### Items from a dataset
::::
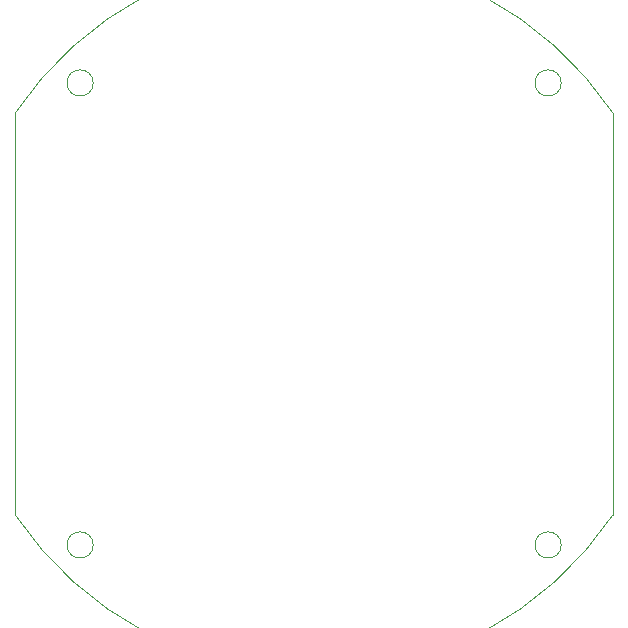
<source format=gbr>
%TF.GenerationSoftware,KiCad,Pcbnew,8.0.1*%
%TF.CreationDate,2024-04-29T03:40:20-07:00*%
%TF.ProjectId,CanSat PCB,43616e53-6174-4205-9043-422e6b696361,4*%
%TF.SameCoordinates,Original*%
%TF.FileFunction,Profile,NP*%
%FSLAX46Y46*%
G04 Gerber Fmt 4.6, Leading zero omitted, Abs format (unit mm)*
G04 Created by KiCad (PCBNEW 8.0.1) date 2024-04-29 03:40:20*
%MOMM*%
%LPD*%
G01*
G04 APERTURE LIST*
%TA.AperFunction,Profile*%
%ADD10C,0.050000*%
%TD*%
G04 APERTURE END LIST*
D10*
X79849489Y-44139600D02*
G75*
G02*
X77630511Y-44139600I-1109489J0D01*
G01*
X77630511Y-44139600D02*
G75*
G02*
X79849489Y-44139600I1109489J0D01*
G01*
X119473489Y-44139600D02*
G75*
G02*
X117254511Y-44139600I-1109489J0D01*
G01*
X117254511Y-44139600D02*
G75*
G02*
X119473489Y-44139600I1109489J0D01*
G01*
X123850398Y-80715599D02*
G75*
G02*
X73253602Y-80715599I-25298398J17017999D01*
G01*
X79849489Y-83255600D02*
G75*
G02*
X77630511Y-83255600I-1109489J0D01*
G01*
X77630511Y-83255600D02*
G75*
G02*
X79849489Y-83255600I1109489J0D01*
G01*
X123850400Y-80715600D02*
X123850400Y-46679600D01*
X73253600Y-80715600D02*
X73253600Y-46679600D01*
X73253602Y-46679601D02*
G75*
G02*
X123850398Y-46679601I25298398J-17017999D01*
G01*
X119473489Y-83255600D02*
G75*
G02*
X117254511Y-83255600I-1109489J0D01*
G01*
X117254511Y-83255600D02*
G75*
G02*
X119473489Y-83255600I1109489J0D01*
G01*
M02*

</source>
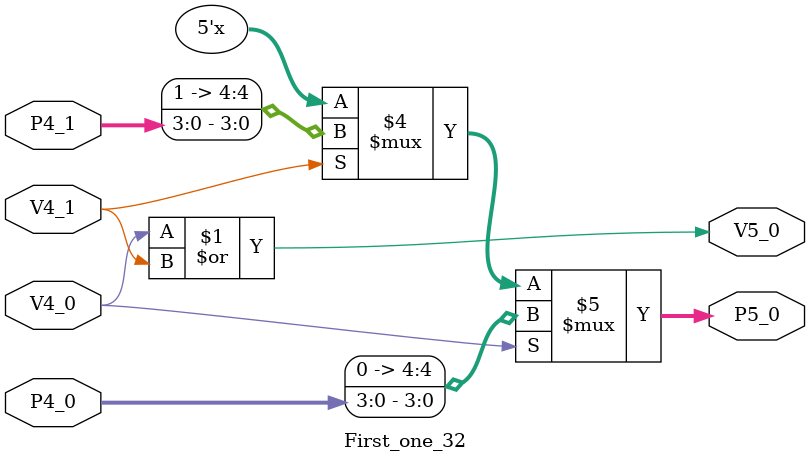
<source format=v>
module First_one_32(
	input										V4_0,
	input										V4_1,
	input			[3:0]						P4_0,
	input			[3:0]						P4_1,
	output		[4:0]						P5_0,
	output									V5_0
);
	assign			V5_0			=			V4_0 | V4_1;
	assign			P5_0			=			(V4_0 != 1'b0) ? {1'b0,P4_0} : (V4_1 == 1'b1) ? {1'b1,P4_1} :5'bx;
endmodule
</source>
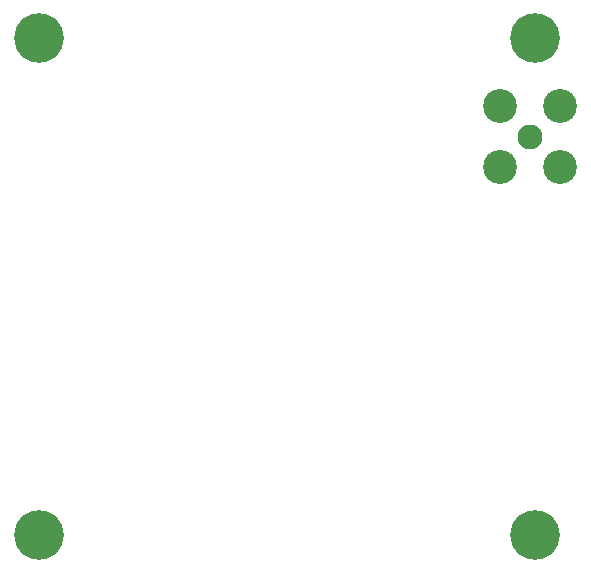
<source format=gts>
G75*
%MOIN*%
%OFA0B0*%
%FSLAX25Y25*%
%IPPOS*%
%LPD*%
%AMOC8*
5,1,8,0,0,1.08239X$1,22.5*
%
%ADD10C,0.16548*%
%ADD11C,0.08300*%
%ADD12C,0.11300*%
D10*
X0016748Y0016748D03*
X0182102Y0016748D03*
X0182102Y0182102D03*
X0016748Y0182102D03*
D11*
X0180331Y0149386D03*
D12*
X0190370Y0159425D03*
X0170292Y0159425D03*
X0170292Y0139347D03*
X0190370Y0139347D03*
M02*

</source>
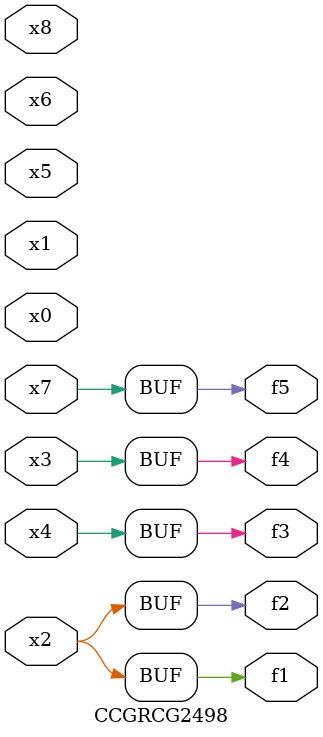
<source format=v>
module CCGRCG2498(
	input x0, x1, x2, x3, x4, x5, x6, x7, x8,
	output f1, f2, f3, f4, f5
);
	assign f1 = x2;
	assign f2 = x2;
	assign f3 = x4;
	assign f4 = x3;
	assign f5 = x7;
endmodule

</source>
::::
Leave out the pictures, then copy all the remaining text in the records exactly.

<source format=gbr>
%TF.GenerationSoftware,KiCad,Pcbnew,8.0.1*%
%TF.CreationDate,2024-04-29T03:40:20-07:00*%
%TF.ProjectId,CanSat PCB,43616e53-6174-4205-9043-422e6b696361,4*%
%TF.SameCoordinates,Original*%
%TF.FileFunction,Profile,NP*%
%FSLAX46Y46*%
G04 Gerber Fmt 4.6, Leading zero omitted, Abs format (unit mm)*
G04 Created by KiCad (PCBNEW 8.0.1) date 2024-04-29 03:40:20*
%MOMM*%
%LPD*%
G01*
G04 APERTURE LIST*
%TA.AperFunction,Profile*%
%ADD10C,0.050000*%
%TD*%
G04 APERTURE END LIST*
D10*
X79849489Y-44139600D02*
G75*
G02*
X77630511Y-44139600I-1109489J0D01*
G01*
X77630511Y-44139600D02*
G75*
G02*
X79849489Y-44139600I1109489J0D01*
G01*
X119473489Y-44139600D02*
G75*
G02*
X117254511Y-44139600I-1109489J0D01*
G01*
X117254511Y-44139600D02*
G75*
G02*
X119473489Y-44139600I1109489J0D01*
G01*
X123850398Y-80715599D02*
G75*
G02*
X73253602Y-80715599I-25298398J17017999D01*
G01*
X79849489Y-83255600D02*
G75*
G02*
X77630511Y-83255600I-1109489J0D01*
G01*
X77630511Y-83255600D02*
G75*
G02*
X79849489Y-83255600I1109489J0D01*
G01*
X123850400Y-80715600D02*
X123850400Y-46679600D01*
X73253600Y-80715600D02*
X73253600Y-46679600D01*
X73253602Y-46679601D02*
G75*
G02*
X123850398Y-46679601I25298398J-17017999D01*
G01*
X119473489Y-83255600D02*
G75*
G02*
X117254511Y-83255600I-1109489J0D01*
G01*
X117254511Y-83255600D02*
G75*
G02*
X119473489Y-83255600I1109489J0D01*
G01*
M02*

</source>
<source format=v>
module First_one_32(
	input										V4_0,
	input										V4_1,
	input			[3:0]						P4_0,
	input			[3:0]						P4_1,
	output		[4:0]						P5_0,
	output									V5_0
);
	assign			V5_0			=			V4_0 | V4_1;
	assign			P5_0			=			(V4_0 != 1'b0) ? {1'b0,P4_0} : (V4_1 == 1'b1) ? {1'b1,P4_1} :5'bx;
endmodule
</source>
<source format=gts>
G75*
%MOIN*%
%OFA0B0*%
%FSLAX25Y25*%
%IPPOS*%
%LPD*%
%AMOC8*
5,1,8,0,0,1.08239X$1,22.5*
%
%ADD10C,0.16548*%
%ADD11C,0.08300*%
%ADD12C,0.11300*%
D10*
X0016748Y0016748D03*
X0182102Y0016748D03*
X0182102Y0182102D03*
X0016748Y0182102D03*
D11*
X0180331Y0149386D03*
D12*
X0190370Y0159425D03*
X0170292Y0159425D03*
X0170292Y0139347D03*
X0190370Y0139347D03*
M02*

</source>
<source format=v>
module CCGRCG2498(
	input x0, x1, x2, x3, x4, x5, x6, x7, x8,
	output f1, f2, f3, f4, f5
);
	assign f1 = x2;
	assign f2 = x2;
	assign f3 = x4;
	assign f4 = x3;
	assign f5 = x7;
endmodule

</source>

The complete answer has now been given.